L’obligation de délivrance qui pèse sur le vendeur revêt aussi un contour juridique en ce sens que, sauf convention expresse, l’immeuble est vendu « pour quitte et libre » d’inscription hypothécaire, ce qui signifie que le vendeur devra purger l’immeuble de toute hypothèque.

De plus le vendeur doit garantir l’acheteur de toute éviction, risque qui existe en cas d’inscription du fait du droit de suite que confère l’hypothèque.

Le notaire doit vérifier la situation hypothécaire du bien.

Ce n’est pas une obligation légale spécifique mais une obligation découlant du devoir de conseil du notaire.

A cet effet, avant la passation de l’acte, le notaire demande un certificat hypothécaire au conservateur des hypothèques.

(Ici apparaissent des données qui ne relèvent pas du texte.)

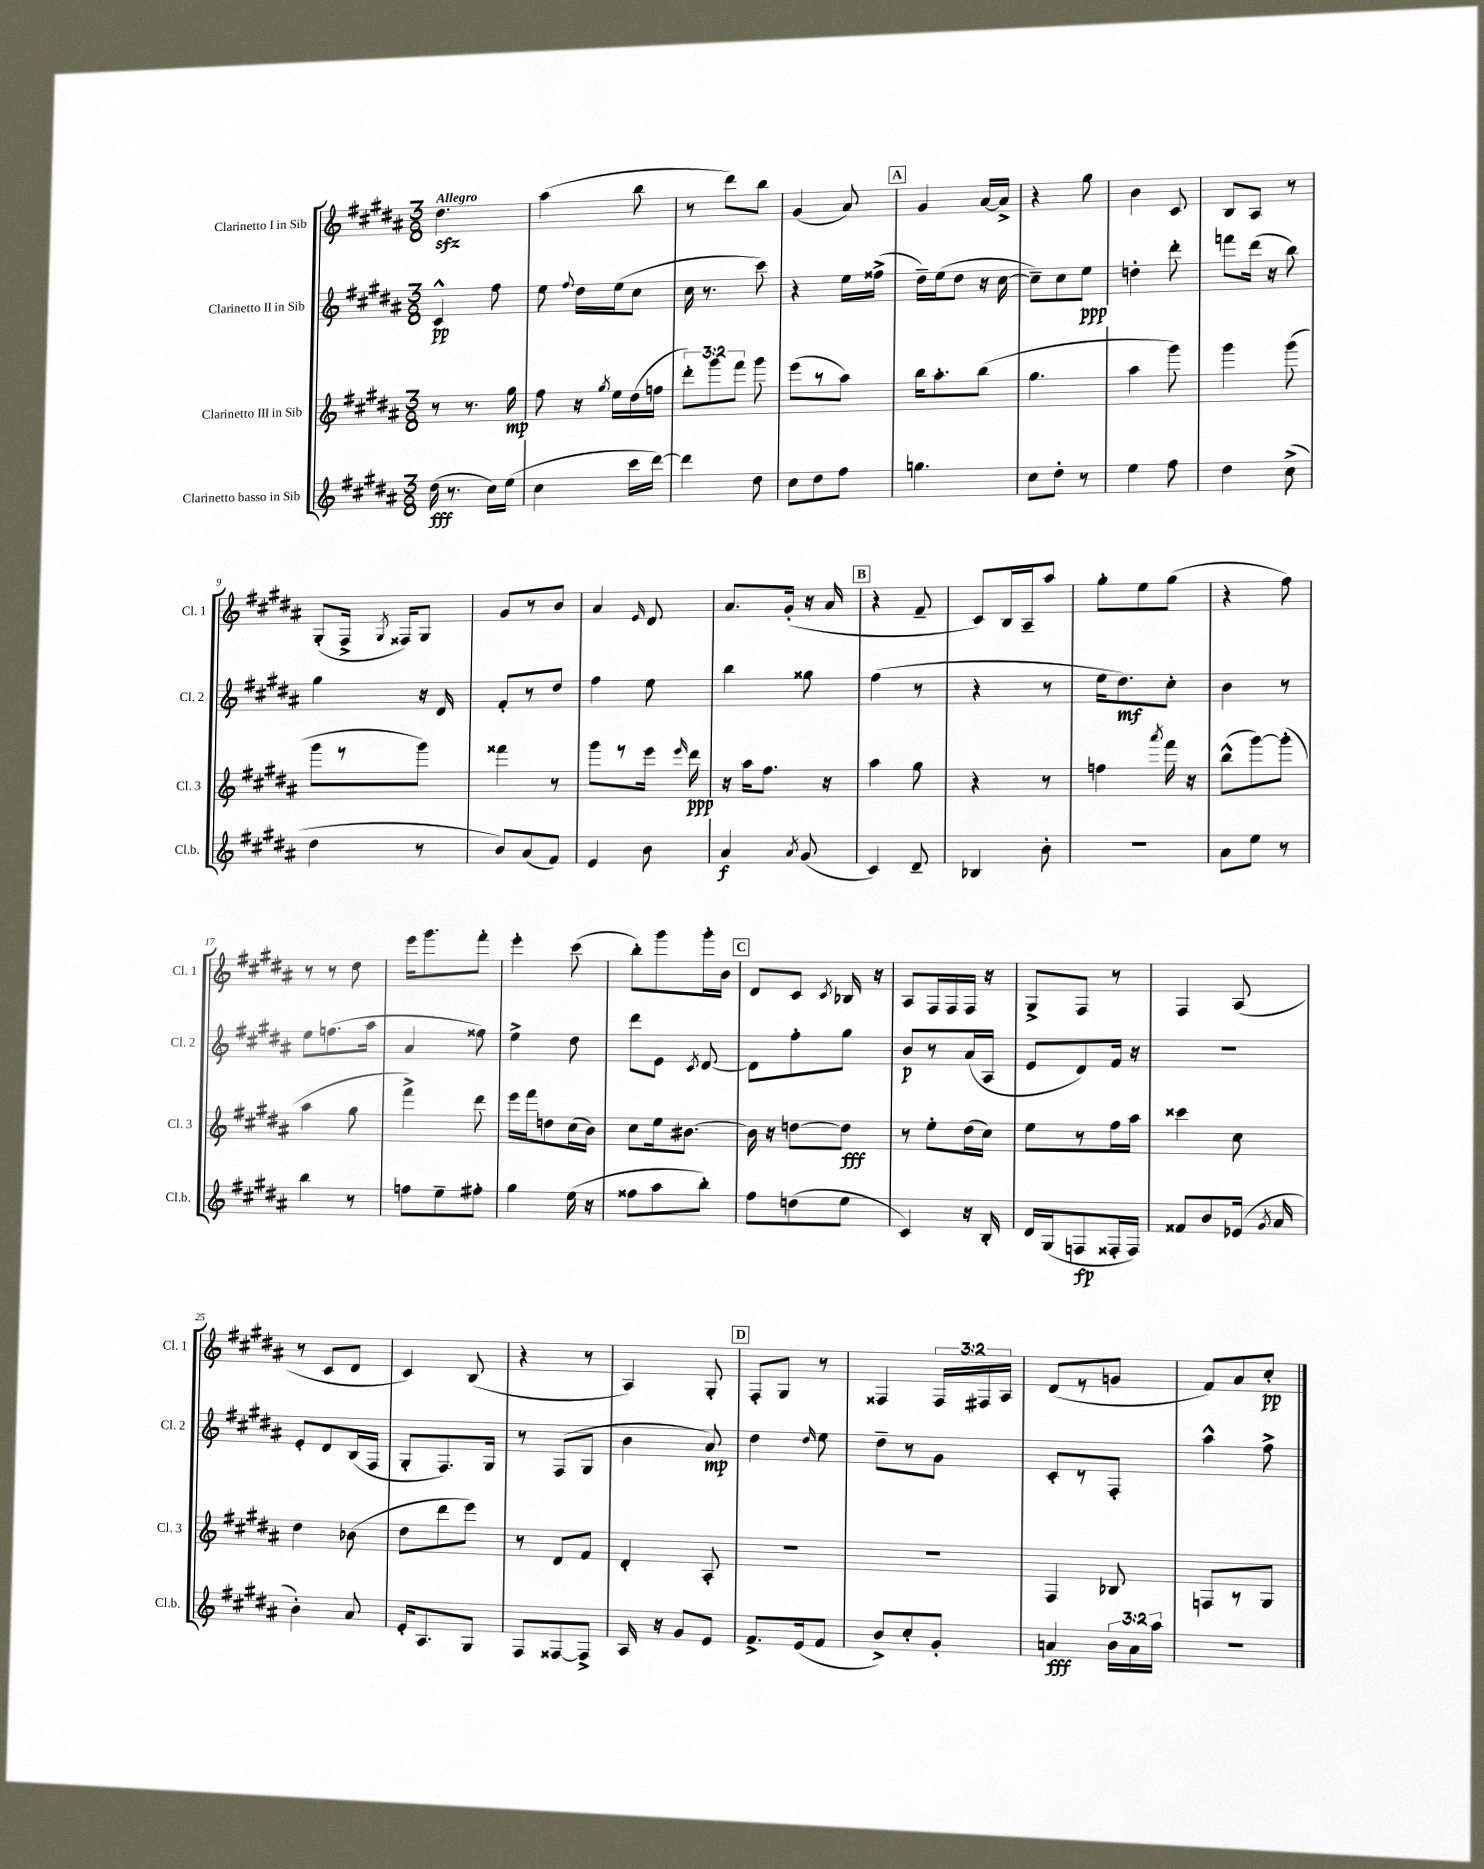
<<
\new StaffGroup <<
\new Staff = "s0" \with { instrumentName = "Clarinetto I in Sib" shortInstrumentName = "Cl. 1" } {
    \clef treble \key b \major \numericTimeSignature \time 3/8 \override Staff.TupletNumber.text = #tuplet-number::calc-fraction-text \tempo "Allegro"
    \autoBeamOff dis''4.\sfz |
    ais''4( b''8 |
    r8 dis'''8[) b''8] |
    gis'4( ais'8) |
    \mark \markup { \box "A" } gis'4 ais'16[~ ais'16]-> |
    r4 gis''8 |
    b'4 cis'8 |
    b8[ ais8] r8 |
    gis8[-.( fis16]-> \acciaccatura { gis8 } fisis16[) gis8] |
    gis'8[ r8 b'8] |
    ais'4 \grace { e'16 } dis'8 |
    ais'8.[ gis'16]-.( r16 ais'16 |
    \mark \markup { \box "B" } r4 fis'8-- |
    cis'8[) b16 ais16-- ais''8] |
    gis''8[-. e''8 gis''8]( |
    r4 fis''8) |
    r8 r8 dis''8 |
    e'''16[ gis'''8. fis'''8]-. |
    e'''4-. cis'''8( |
    b''8[-.) gis'''8 gis'''16-. b'16] |
    \mark \markup { \box "C" } dis'8[ cis'8] \acciaccatura { cis'8 } bes16 r16 |
    ais8[ fis16 fis16 fis16] r16 |
    gis8[-> fis8] r8 |
    fis4 ais8( |
    r8 cis'8[ dis'8] |
    cis'4) b8( |
    r4 r8 |
    ais4) gis8-. |
    \mark \markup { \box "D" } fis8[-. gis8] r8 |
    fisis4 \tuplet 3/2 { fisis16[ fis16 ais16] } |
    dis'8[( r8 g'8] |
    fis'8[) ais'8 cis''8]-.\pp \bar "|." |
}
\new Staff = "s1" \with { instrumentName = "Clarinetto II in Sib" shortInstrumentName = "Cl. 2" } {
    \clef treble \key b \major \numericTimeSignature \time 3/8
    \autoBeamOff cis'4-^\pp fis''8 |
    e''8 \appoggiatura { fis''8 } dis''16[ e''16( cis''8] |
    cis''16 r8. cis'''8) |
    r4 e''16[ fisis''16]->( |
    \mark \markup { \box "A" } dis''16[--) e''16( dis''8] r16 cis''16~ |
    cis''8[--) cis''8 e''8]\ppp |
    d''4-. dis'''8-. |
    f'''8[ dis'''16]( r16 b''8) |
    gis''4 r16 dis'16 |
    fis'8[-. r8 dis''8] |
    fis''4 e''8 |
    b''4 gisis''8 |
    \mark \markup { \box "B" } fis''4( r8 |
    r4 r8 |
    e''16[ dis''8.\mf) cis''8]-. |
    b'4 r8 |
    e''8[ f''8.( ais''16] |
    ais'4 fisis''8) |
    e''4-> dis''8 |
    dis'''8[ e'8] \acciaccatura { cis'8 } dis'8~ |
    \mark \markup { \box "C" } dis'8[ fis''8-. gis''8] |
    b'8[\p r8 ais'16( ais16] |
    e'8[ dis'8) fis'16] r16 |
    R4. |
    e'8[-. dis'8 b16( fis16] |
    gis8[-. fis8.) gis16] |
    r8 fis8[( gis8] |
    b'4 ais'8\mp) |
    \mark \markup { \box "D" } dis''4 \grace { dis''16 } e''8 |
    dis''8[-- r8 gis'8] |
    cis'8[-. r8 fis8]-. |
    ais''4-^ fis''8-> \bar "|." |
}
\new Staff = "s2" \with { instrumentName = "Clarinetto III in Sib" shortInstrumentName = "Cl. 3" } {
    \clef treble \key b \major \numericTimeSignature \time 3/8 \override Staff.TupletNumber.text = #tuplet-number::calc-fraction-text
    \autoBeamOff r8 r8. gis''16\mp |
    fis''8 r16 \acciaccatura { gis''8 } e''16[ dis''16( f''16] |
    \tuplet 3/2 { dis'''8[-.) gis'''8 fis'''8] } gis'''8 |
    e'''8[( r8 ais''8]) |
    \mark \markup { \box "A" } b''16[ ais''8.-. b''8]( |
    gis''4. |
    ais''4 gis'''8) |
    gis'''4 gis'''8( |
    gis'''8[ r8 gis'''8]) |
    fisis'''4 r8 |
    gis'''8[ r8 e'''16] \grace { e'''16 } dis'''16\ppp |
    r16 ais''16[ fis''8.] r16 |
    \mark \markup { \box "B" } ais''4 gis''8 |
    r4 r8 |
    f''4 \acciaccatura { ais'''8 } fis'''16 r16 |
    b''8[-^( gis'''8~) gis'''8]-.( |
    ais''4 gis''8 |
    fis'''4->) dis'''8 |
    e'''16[ fis'''16 d''8 cis''16( b'16]) |
    cis''8[ e''16 bis'8.]~ |
    \mark \markup { \box "C" } bis'16 r16 d''8[~ d''8]\fff |
    r8 e''8[-. dis''16( cis''16]) |
    e''8[ r8 fis''16 ais''16] |
    cisis'''4 cis''8 |
    dis''4 bes'8( |
    dis''8[ dis'''8 e'''8]) |
    r8 dis'8[ fis'8] |
    dis'4-. ais8-. |
    \mark \markup { \box "D" } R4. |
    R4. |
    fis4 bes8 |
    f8[ r8 gis8] \bar "|." |
}
\new Staff = "s3" \with { instrumentName = "Clarinetto basso in Sib" shortInstrumentName = "Cl.b." } {
    \clef treble \key b \major \numericTimeSignature \time 3/8 \override Staff.TupletNumber.text = #tuplet-number::calc-fraction-text
    \autoBeamOff dis''16\fff( r8. cis''16[) e''16]( |
    cis''4 cis'''16[ dis'''16]~) |
    dis'''4 dis''8 |
    cis''8[ dis''8 fis''8] |
    \mark \markup { \box "A" } g''4. |
    cis''8[ dis''8]-. r8 |
    e''4 fis''8 |
    dis''4 cis''8->( |
    dis''4 r8 |
    b'8[) ais'8( fis'8]) |
    e'4 b'8 |
    ais'4\f \acciaccatura { ais'8 } gis'8( |
    \mark \markup { \box "B" } cis'4) dis'8-- |
    bes4 b'8-. |
    R4. |
    ais'8[ e''8] r8 |
    b''4 r8 |
    f''8[ e''8-- fis''8]-. |
    gis''4 e''16( r16 |
    fisis''8[ ais''8 b''8]-.) |
    \mark \markup { \box "C" } fis''8[ d''8( e''8] |
    cis'4) r16 b16-. |
    dis'16[ gis16( f8\fp fisis16-. fisis16]) |
    fisis'8[ b'8 ees'16]( \acciaccatura { gis'8 } ais'16 |
    b'4-.) ais'8 |
    e'16[-. ais8. gis8] |
    fis8[ fisis8~ fisis8]-> |
    ais16 r16 gis'8[ e'8] |
    \mark \markup { \box "D" } fis'8.[-> e'16( fis'8] |
    b'8[->) cis''8-. gis'8]-. |
    a'4\fff \tuplet 3/2 { b'16[ a'16 ais''16] } |
    R4. \bar "|." |
}
>>
>>
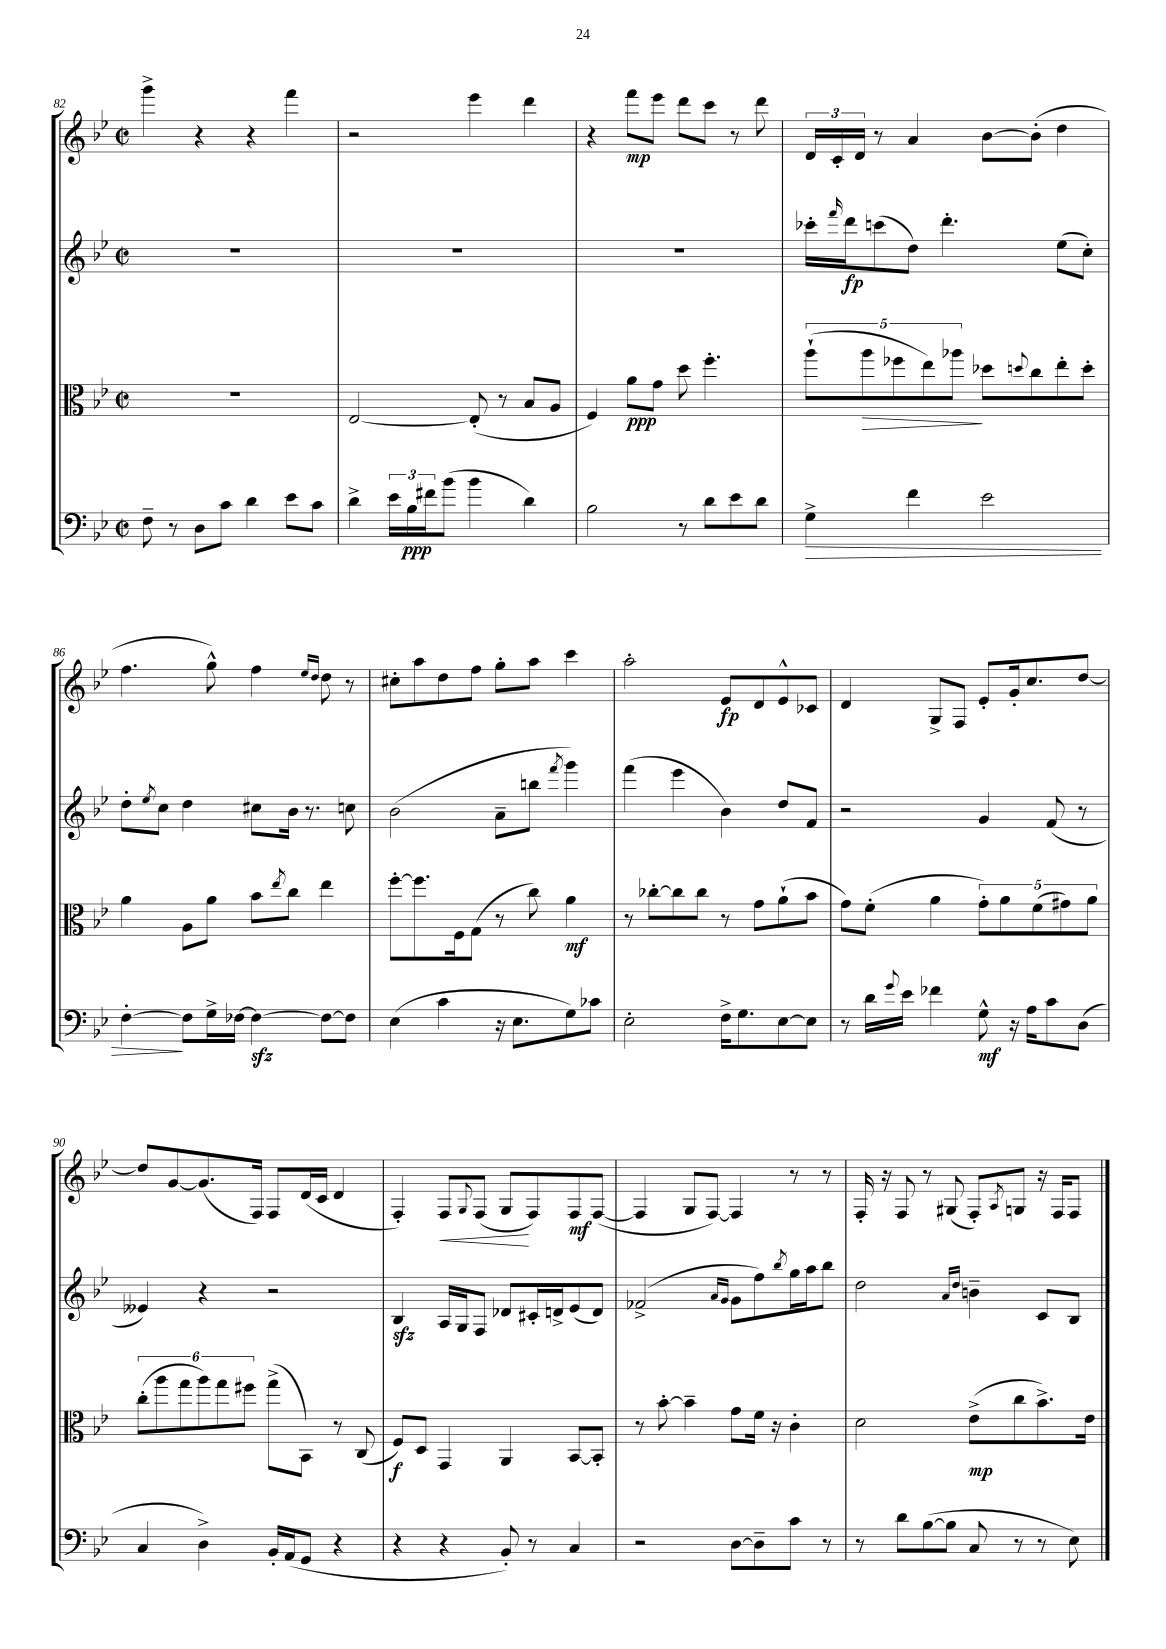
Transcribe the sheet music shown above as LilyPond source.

<<
\new StaffGroup <<
\new Staff = "s0" {
    \clef treble \key bes \major \defaultTimeSignature \time 2/2
    g'''4-> r4 r4 f'''4 |
    r2 ees'''4 d'''4 |
    r4 f'''8\mp ees'''8 d'''8 c'''8 r8 d'''8 |
    \tuplet 3/2 { d'16 c'16-. d'16 } r8 a'4 bes'8~ bes'8-.( d''4 |
    f''4. g''8-^) f''4 \grace { ees''16 d''16 } d''8 r8 |
    cis''8-. a''8 d''8 f''8 g''8-. a''8 c'''4 |
    a''2-. ees'8\fp d'8 ees'8-^ ces'8 |
    d'4 g8-> f8 ees'8-. g'16-. c''8. d''8~ |
    d''8 g'8~ g'8.( f16) f8 d'16( c'16 d'4 |
    f4-.) f8\< \appoggiatura { g8 } f8( g8\! f8) f8\mf f8~( |
    f4 g8 f8~) f4 r8 r8 |
    f16-. r16 f8 r8 gis8( f8-.) \acciaccatura { a8 } g8 r16 f16 f8 \bar "|." |
}
\new Staff = "s1" {
    \clef treble \key bes \major \defaultTimeSignature \time 2/2
    R1 |
    R1 |
    R1 |
    ces'''16-. \grace { f'''16 } d'''16\fp c'''8( d''8) d'''4.-. ees''8( c''8-.) |
    d''8-. \acciaccatura { ees''8 } c''8 d''4 cis''8 bes'16 r8. c''8 |
    bes'2( a'8-- b''8 \acciaccatura { f'''8 } g'''4) |
    f'''4( ees'''4 bes'4) d''8 f'8 |
    r2 g'4 f'8( r8 |
    eeses'4) r4 r2 |
    bes4\sfz a16 g16 f8 des'8 cis'16-. d'16-> ees'8( d'8) |
    fes'2->( \grace { a'16 g'16 } g'8 f''8) \acciaccatura { bes''8 } g''16 a''16 bes''8 |
    d''2 \grace { a'16 d''16 } b'4-- c'8 bes8 \bar "|." |
}
\new Staff = "s2" {
    \clef alto \key bes \major \defaultTimeSignature \time 2/2
    R1 |
    ees2~ ees8-.( r8 bes8 a8 |
    f4) a'8\ppp g'8 d''8 f''4.-. |
    \tuplet 5/4 { a''8-!( a''8\> fes''8 ees''8) aes''8\! } des''8 \appoggiatura { d''8 } c''8 ees''8-. d''8-. |
    a'4 a8 a'8 bes'8 \acciaccatura { ees''8 } c''8 ees''4 |
    f''8~-. f''8. f16 g8( r8 c''8) a'4\mf |
    r8 ces''8~-. ces''8 ces''8 r8 g'8 a'8-!( bes'8 |
    g'8) f'8-.( a'4 \tuplet 5/4 { g'8-.) a'8 f'8( gis'8) a'8 } |
    \tuplet 6/4 { c''8-.( a''8 g''8 a''8) g''8 fis''8 } g''8->( bes,8) r8 c8( |
    f8\f) d8 g,4 a,4 bes,8~ bes,8-. |
    r8 bes'8~-. bes'4-- g'8 f'16 r16 c'4-. |
    d'2 ees'8->\mp( c''8 bes'8.->) ees'16 \bar "|." |
}
\new Staff = "s3" {
    \clef bass \key bes \major \defaultTimeSignature \time 2/2
    f8-- r8 d8 c'8 d'4 ees'8 c'8 |
    d'4-> \tuplet 3/2 { ees'16 bes16\ppp fis'16 } bes'8( bes'4 d'4) |
    bes2 r8 d'8 ees'8 d'8 |
    g4->\> f'4 ees'2 |
    f4~-.\! f8 g16-> fes16~ fes4~\sfz fes8~ fes8 |
    ees4( c'4 r16 ees8. g8) ces'8 |
    ees2-. f16-> g8. ees8~ ees8 |
    r8 d'16 \appoggiatura { g'8 } ees'16 fes'4 g8-^\mf r16 a16 c'8 d8( |
    c4 d4->) bes,16-. a,16( g,8 r4 |
    r4 r4 bes,8-.) r8 c4 |
    r2 d8~ d8-- c'8 r8 |
    r8 d'8 bes8~( bes8 c8 r8 r8 ees8) \bar "|." |
}
>>
>>
\layout { \context { \Score currentBarNumber = #82 } }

Il existe toujours un inévitable délai entre la date du certificat, son envoi et la date de la transcription de l’acte, en ce sens qu’il existe toujours un risque qu’une hypothèque ou une saisie ait été inscrite entre la date du certificat et celle de l’acte ou de sa transcription.

On parle à ce sujet d’un « angle mort » si le vendeur s’abstient de révéler au notaire qu’une inscription a été ou risque d’avoir été requise.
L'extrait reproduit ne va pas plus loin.